SELECTED EXTRACT:
_ _ _ _

Three years ago, when I looked at the market, it took the industry 20 years to sell the first 1,000 industrial machines. Back then, it was only 55,000 industrial machines. Only 1,000 industrial metal. Most of them were powder bed. Roughly about $1 million a piece. I got really excited because if less than 2% of the entire industry is metal, there’s definitely room to grow.

I was very lucky to have a conversation with Magnus René three years ago. When the time and opportunity presented itself, I was happy to join Arcam in June 2014, before people really talked about metal 3D printing or even desktop 3D printing in metal. I was betting my career that the next ten years would be in metal because metal 3D printing would disrupt rapid manufacturing, just like plastic has done for rapid prototyping.

That was a good bet on your part.

To answer your question, over the last two years, been with Arcam, great company, great product. It is a niche player in the sense that while there are seven big players in powder bed fusion, six of them are laser beam based. As a sales guy, I didn’t want to have a technology that I have to compete with five others. I deliberately chased electron beam welding through Arcam.

_ _ _ _

SUPPLIED MATERIAL:
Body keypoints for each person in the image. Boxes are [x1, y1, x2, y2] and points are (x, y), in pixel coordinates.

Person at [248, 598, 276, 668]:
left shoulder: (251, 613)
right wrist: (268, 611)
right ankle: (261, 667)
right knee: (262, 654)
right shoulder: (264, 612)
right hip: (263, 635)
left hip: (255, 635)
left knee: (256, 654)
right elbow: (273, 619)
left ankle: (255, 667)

_ _ _ _

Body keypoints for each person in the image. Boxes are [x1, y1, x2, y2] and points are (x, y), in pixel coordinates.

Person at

_ _ _ _

EXERCISE DESCRIPTION:
Summarize the interview excerpt on metal 3D printing in two sentences.

RESULT OF THIS EXERCISE:
Three years earlier, only about 1,000 of 55,000 industrial machines printed metal, mostly powder bed at roughly $1 million each, which convinced the speaker there was room to grow. After a conversation with Magnus René, the speaker joined Arcam in June 2014, betting that metal 3D printing would disrupt rapid manufacturing, and deliberately chose Arcam's electron beam technology because six of the seven big powder bed fusion players are laser based.